Beyond Africa, countries in Asia and the Middle East hold great potential. Examples include Pakistan, Vietnam, Saudi Arabia and Kuwait. In Europe, Romania looks interesting.

Are the risks over-hyped?

While it is clear that frontier markets offer investors an attractive investment opportunity, one should not forget the challenges. Some investors perceive that the frontier market growth premium is available only at the cost of heightened risk caused by factors such as political instability, low shareholder protection and corruption. We would contend that the risks inherent in most frontier markets are more salient, but similar to the political, country- and stock-specific risks in any other market, whether developed or emerging.
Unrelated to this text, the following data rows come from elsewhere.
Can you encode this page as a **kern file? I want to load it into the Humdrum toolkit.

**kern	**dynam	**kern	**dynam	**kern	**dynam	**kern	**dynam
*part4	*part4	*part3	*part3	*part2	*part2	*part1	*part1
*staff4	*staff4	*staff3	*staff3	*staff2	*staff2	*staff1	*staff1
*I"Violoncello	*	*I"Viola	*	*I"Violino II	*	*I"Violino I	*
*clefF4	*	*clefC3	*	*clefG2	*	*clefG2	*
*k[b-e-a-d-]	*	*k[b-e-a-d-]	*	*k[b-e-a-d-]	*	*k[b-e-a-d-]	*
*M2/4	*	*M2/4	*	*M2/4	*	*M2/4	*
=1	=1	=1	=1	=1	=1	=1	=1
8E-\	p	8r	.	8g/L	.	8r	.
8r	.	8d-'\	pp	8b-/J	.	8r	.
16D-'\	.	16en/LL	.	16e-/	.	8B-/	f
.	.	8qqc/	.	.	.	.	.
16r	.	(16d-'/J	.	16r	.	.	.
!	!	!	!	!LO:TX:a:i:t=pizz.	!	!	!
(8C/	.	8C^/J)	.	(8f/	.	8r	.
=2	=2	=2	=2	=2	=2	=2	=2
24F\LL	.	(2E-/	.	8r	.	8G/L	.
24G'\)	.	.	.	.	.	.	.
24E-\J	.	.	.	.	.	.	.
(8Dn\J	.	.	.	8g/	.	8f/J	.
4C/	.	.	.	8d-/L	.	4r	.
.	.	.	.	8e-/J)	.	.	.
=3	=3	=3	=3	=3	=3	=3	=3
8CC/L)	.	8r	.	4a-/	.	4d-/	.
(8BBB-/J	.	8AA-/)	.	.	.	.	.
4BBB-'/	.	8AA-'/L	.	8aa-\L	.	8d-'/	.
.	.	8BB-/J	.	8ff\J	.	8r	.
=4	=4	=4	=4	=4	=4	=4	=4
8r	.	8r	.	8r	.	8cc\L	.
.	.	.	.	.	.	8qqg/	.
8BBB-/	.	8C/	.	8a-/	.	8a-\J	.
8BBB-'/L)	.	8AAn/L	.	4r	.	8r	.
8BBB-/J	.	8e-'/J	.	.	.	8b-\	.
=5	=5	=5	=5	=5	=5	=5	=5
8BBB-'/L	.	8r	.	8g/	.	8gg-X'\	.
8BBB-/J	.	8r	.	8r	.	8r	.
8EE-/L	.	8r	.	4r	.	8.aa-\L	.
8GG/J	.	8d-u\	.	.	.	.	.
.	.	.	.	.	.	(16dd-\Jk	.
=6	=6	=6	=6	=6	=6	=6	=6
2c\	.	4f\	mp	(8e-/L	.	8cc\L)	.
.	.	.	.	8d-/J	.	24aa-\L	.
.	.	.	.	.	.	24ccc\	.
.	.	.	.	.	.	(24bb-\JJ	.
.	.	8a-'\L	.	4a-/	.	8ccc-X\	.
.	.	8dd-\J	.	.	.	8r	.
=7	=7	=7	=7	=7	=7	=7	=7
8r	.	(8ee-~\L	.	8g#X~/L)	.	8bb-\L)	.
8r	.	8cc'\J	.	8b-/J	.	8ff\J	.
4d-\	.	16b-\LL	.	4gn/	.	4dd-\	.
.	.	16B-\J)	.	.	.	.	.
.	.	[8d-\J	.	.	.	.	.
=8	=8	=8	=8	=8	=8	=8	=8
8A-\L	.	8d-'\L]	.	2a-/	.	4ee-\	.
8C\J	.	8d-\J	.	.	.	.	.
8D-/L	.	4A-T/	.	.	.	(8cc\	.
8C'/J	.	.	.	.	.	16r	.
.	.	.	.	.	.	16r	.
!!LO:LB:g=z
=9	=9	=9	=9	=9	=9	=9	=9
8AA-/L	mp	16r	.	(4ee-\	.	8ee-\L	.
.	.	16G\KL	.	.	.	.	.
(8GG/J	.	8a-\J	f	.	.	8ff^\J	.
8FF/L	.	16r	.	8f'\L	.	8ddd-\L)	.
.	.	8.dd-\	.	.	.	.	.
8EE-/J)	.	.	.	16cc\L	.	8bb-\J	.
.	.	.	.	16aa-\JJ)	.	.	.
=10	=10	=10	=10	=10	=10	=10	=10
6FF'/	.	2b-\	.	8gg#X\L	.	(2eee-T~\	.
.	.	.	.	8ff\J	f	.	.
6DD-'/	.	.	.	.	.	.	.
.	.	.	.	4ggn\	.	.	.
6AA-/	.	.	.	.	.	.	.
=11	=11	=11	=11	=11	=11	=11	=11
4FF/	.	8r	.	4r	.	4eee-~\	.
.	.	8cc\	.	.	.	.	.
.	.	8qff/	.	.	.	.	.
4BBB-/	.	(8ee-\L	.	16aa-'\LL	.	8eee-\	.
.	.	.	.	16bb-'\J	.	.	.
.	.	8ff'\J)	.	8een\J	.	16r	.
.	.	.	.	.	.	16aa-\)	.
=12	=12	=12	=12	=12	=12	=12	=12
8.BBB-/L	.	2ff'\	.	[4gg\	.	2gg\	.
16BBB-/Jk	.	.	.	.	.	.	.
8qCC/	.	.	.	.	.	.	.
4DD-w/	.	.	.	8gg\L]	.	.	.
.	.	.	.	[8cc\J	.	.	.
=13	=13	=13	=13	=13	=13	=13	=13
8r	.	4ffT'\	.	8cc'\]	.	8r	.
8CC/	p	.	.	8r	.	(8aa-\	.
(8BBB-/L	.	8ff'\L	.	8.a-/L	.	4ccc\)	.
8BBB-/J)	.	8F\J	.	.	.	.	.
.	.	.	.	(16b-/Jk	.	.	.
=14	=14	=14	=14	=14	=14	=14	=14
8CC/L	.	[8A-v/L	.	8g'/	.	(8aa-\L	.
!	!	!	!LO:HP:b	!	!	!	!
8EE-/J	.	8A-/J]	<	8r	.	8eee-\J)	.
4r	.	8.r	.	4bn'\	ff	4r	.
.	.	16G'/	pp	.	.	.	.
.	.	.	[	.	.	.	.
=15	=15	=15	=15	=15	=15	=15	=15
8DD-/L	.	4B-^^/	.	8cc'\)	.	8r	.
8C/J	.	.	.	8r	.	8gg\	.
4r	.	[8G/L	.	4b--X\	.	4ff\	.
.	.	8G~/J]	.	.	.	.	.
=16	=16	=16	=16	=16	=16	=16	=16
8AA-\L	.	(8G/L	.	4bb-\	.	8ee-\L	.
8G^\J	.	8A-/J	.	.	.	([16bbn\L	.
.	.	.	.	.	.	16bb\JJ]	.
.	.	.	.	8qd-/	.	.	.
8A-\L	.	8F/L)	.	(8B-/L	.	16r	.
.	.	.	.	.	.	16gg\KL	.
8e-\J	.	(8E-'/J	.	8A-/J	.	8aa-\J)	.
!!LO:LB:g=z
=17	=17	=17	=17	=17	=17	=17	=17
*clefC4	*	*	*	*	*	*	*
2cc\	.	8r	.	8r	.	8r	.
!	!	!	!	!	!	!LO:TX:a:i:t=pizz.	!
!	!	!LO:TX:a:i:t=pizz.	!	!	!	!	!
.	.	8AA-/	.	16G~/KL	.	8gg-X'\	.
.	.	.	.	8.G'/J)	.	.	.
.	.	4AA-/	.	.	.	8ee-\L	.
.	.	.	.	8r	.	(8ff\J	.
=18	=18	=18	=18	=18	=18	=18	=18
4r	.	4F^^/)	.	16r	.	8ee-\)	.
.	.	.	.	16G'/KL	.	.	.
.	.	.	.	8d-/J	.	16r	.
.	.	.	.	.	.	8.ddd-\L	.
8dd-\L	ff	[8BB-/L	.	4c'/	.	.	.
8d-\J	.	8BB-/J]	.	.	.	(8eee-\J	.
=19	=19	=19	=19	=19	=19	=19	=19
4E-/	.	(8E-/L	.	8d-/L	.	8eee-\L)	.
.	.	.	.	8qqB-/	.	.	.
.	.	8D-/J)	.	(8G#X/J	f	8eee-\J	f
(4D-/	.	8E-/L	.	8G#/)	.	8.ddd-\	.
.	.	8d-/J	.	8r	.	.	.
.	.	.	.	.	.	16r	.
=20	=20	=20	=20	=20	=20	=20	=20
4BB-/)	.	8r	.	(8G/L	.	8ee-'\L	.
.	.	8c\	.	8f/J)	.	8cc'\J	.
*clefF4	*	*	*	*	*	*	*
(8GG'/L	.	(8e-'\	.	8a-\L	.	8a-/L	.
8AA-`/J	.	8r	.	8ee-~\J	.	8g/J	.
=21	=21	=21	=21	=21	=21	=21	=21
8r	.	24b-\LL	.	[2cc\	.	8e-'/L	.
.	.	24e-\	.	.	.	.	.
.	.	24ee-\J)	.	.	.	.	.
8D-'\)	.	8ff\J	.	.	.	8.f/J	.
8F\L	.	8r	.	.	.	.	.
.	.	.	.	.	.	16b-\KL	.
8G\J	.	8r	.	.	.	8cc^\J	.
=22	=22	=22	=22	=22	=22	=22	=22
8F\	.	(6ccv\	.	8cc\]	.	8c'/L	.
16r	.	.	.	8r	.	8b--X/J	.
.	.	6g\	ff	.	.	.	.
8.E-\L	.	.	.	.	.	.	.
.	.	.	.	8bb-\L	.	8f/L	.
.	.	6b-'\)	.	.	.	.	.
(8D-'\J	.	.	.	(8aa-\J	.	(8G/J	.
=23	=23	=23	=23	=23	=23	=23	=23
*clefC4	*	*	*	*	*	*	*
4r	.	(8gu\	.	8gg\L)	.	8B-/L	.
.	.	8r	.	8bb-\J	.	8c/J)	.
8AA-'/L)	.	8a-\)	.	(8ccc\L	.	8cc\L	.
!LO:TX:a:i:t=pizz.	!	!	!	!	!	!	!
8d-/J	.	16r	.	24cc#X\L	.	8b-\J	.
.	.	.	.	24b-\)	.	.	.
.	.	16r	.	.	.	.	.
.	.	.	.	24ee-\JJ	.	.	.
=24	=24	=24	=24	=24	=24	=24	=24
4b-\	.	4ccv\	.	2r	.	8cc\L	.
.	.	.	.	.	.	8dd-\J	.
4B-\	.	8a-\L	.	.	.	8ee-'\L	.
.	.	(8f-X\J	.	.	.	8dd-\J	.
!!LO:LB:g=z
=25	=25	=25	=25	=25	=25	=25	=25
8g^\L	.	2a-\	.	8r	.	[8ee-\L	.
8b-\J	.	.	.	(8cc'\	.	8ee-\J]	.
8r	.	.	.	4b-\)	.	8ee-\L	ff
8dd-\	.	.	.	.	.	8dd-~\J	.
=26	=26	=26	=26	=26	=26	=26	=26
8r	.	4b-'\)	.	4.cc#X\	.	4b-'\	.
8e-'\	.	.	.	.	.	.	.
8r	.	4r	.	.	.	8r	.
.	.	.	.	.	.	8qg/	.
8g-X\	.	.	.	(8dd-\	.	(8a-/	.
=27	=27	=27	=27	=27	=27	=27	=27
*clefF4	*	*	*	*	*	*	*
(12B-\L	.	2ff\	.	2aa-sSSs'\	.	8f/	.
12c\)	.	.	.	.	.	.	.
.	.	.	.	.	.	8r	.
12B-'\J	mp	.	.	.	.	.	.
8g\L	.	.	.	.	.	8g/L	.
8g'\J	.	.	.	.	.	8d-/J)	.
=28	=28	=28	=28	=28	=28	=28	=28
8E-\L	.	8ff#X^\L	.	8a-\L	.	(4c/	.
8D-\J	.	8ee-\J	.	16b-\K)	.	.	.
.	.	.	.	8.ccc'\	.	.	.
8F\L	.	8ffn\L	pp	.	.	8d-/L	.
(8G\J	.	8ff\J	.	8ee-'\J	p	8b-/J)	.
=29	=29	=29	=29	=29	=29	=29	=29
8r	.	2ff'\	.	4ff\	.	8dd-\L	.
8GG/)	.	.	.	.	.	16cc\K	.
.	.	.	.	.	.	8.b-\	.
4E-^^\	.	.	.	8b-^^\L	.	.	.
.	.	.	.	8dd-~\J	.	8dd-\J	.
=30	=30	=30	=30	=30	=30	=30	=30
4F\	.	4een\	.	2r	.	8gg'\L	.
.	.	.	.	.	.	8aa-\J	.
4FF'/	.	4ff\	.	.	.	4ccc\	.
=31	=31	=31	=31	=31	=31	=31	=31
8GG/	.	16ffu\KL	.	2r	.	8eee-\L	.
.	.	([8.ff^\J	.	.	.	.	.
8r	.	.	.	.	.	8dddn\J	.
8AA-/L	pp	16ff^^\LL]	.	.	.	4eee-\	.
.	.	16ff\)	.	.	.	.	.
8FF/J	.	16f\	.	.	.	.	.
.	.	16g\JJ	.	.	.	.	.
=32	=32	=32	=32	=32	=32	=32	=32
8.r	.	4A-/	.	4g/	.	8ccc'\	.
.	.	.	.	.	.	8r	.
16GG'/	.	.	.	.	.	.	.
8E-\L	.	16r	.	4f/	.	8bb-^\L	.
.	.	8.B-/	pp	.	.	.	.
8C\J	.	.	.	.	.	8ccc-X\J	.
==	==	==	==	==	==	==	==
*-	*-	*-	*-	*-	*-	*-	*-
The real difference is a lower degree of understanding and research on the part of the global investment community. We believe that research-oriented and detailed investment models allow investors a great deal of insight to better manage this information “gap”.

Market-specific risks are discounted in valuations and can be managed through a rigorous investment process. We believe that frontier markets present a strong investment case for long-term investors seeking to take advantage of this “new wave” of emerging markets.

Do you find that third-party service providers are always available for you to take advantage of perceived opportunities?

The role of local safekeeping agents (popularly known as custodians) is vital, especially when investing in less developed markets since it is paramount for foreign investors to be able to have adequate security for clients’ shares in domestic companies. The lack of these services is a deal-breaker for any foreign investor. I recall one time we wanted to invest in a telecommunication services company in Senegal for one of our Korean-domiciled funds. However, the custodian disclosed that they no longer supported the Ivory Coast as it was considered to be a restricted market, and as a consequence they did not offer services for the Senegal market. We were thus unable to move ahead with that purchase for the particular fund.